Да и в самом деле я не помню, чтоб во всю жизнь мою когда-нибудь подобный сему другой случай со мной был. И чудные поистине со мною происшествия в сем доме были! В другой раз, и гораздо сего прежде, я целый день, сам истинно не зная о чем, проплакал. Но сие было некоторый род предощущения душевного, ибо около самого того времени скончалась в деревне моя родительница.
Вот вам, любезный приятель, истинная пустошь, о которой и упоминать по справедливости труда не стоило б, если б вы не любили смешного; а вследствие того расскажу вам теперь и другое, бывшее со мной в сие же лето в Петербурге происшествие, которое, может быть, так же вас усмехнуться заставит.
За короткое уже время до отбытия моего от сего учителя, попался было я, любезный приятель, в превеликие хлопоты; молодца совсем было под караул подтяпали, и быть было мне в хорошем месте, а именно в госпоже Съезжей или где-нибудь еще хуже. Однако не думайте, пожалуйте, чтоб то за какую-нибудь великую продерзость было: лета мои не были еще такие, чтоб я мог на злое что-нибудь отважиться, а всему была причиною милая и дорогая незрелость разума и одна только неосторожность.
Было сие уже под осень и в начале сентября. Вам известно, что пятое число сего месяца было в тогдашнее время отменное, ибо в сей день было тезоименитство царствовавшей тогда государыни Елизаветы Петровны, и празднован был оный с великим великолепием, и потому деланы были к торжеству сему заблаговременно некоторые приуготовления. Как г. Маслов был генерал от строения, то и проведали мы, что пред Летним дворцом будет в сей день огромная и великолепная иллюминация. Будучи ребенком, можно ли пропустить, чтоб на оной не быть и не посмотреть редкого такого и приятного зрелища? Я испросил дозволения на то от дяди и получил оное.
Иллюминация была в самом деле достойная зрения, и я глаза свои растерял, смотря и любуясь на оную. Она сделана была из разноцветных фонарей, которые толикими же разными огнями быть казались. По обоим краям представлено было два храма, а посредине в превеликом возвышении превеликая картина, изображающая родосского колосса, стоящего ногами своими на двух краях гавани, простирающейся в прошпективическом виде от оного до самых храмов и прикасающейся другими концами к оным. Сей род иллюминации был мне хотя уже известен, однако такой огромной и великолепной я не видывал и потому смотрел на оную с великим восхищением.

┄┄┄┄┄┄┄┄┄┄

#### СПИСОК ЗАДАНИЙ
1. Что, согласно тексту для чтения, было изображено на картине посредине иллюминации?
2. Пожалуйста, определите, соответствуют ли тексту для чтения утверждения (а), (б) и (в). Для каждого ответьте «да» или «нет» и дословно приведите решающие слова текста.
(а) Пятое сентября было днем тезоименитства государыни Елизаветы Петровны.
(б) Рассказчик пошел смотреть иллюминацию без позволения дяди.
(в) Такой род иллюминации рассказчику прежде был совсем незнаком.

┄┄┄┄┄┄┄┄┄┄

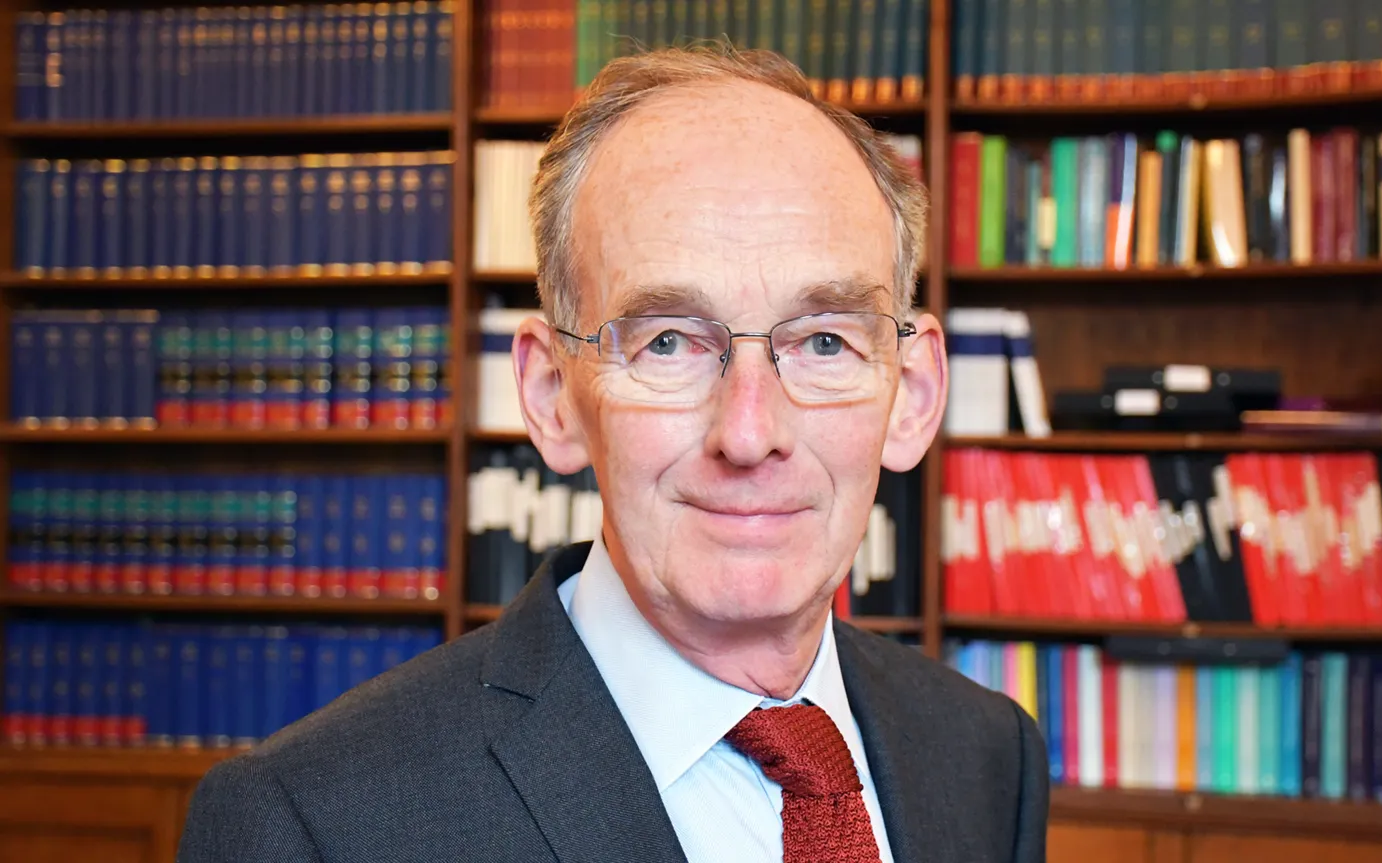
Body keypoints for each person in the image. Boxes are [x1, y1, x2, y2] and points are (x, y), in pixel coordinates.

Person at [178, 44, 1048, 863]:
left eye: (825, 342)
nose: (749, 433)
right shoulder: (311, 824)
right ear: (553, 395)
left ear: (916, 394)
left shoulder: (985, 753)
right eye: (668, 341)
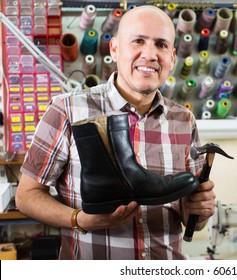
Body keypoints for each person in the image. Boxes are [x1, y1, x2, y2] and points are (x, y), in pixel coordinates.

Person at [15, 5, 216, 260]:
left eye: (161, 45)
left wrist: (197, 213)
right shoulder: (68, 109)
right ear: (114, 49)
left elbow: (193, 220)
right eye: (138, 41)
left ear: (173, 57)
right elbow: (26, 196)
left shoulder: (184, 120)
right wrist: (80, 220)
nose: (150, 54)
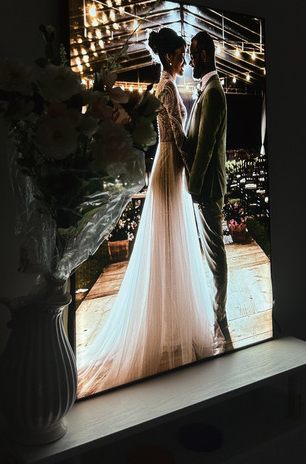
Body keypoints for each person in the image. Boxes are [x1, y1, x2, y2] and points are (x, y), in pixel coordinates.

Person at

┄┄┄┄┄┄┄┄┄┄

#### ОТВЕТЫ
1. Родосский колосс, стоящий ногами на двух краях гавани.

2.
(а) Да: «в сей день было тезоименитство царствовавшей тогда государыни Елизаветы Петровны».
(б) Нет: «Я испросил дозволения на то от дяди и получил оное».
(в) Нет: «Сей род иллюминации был мне хотя уже известен».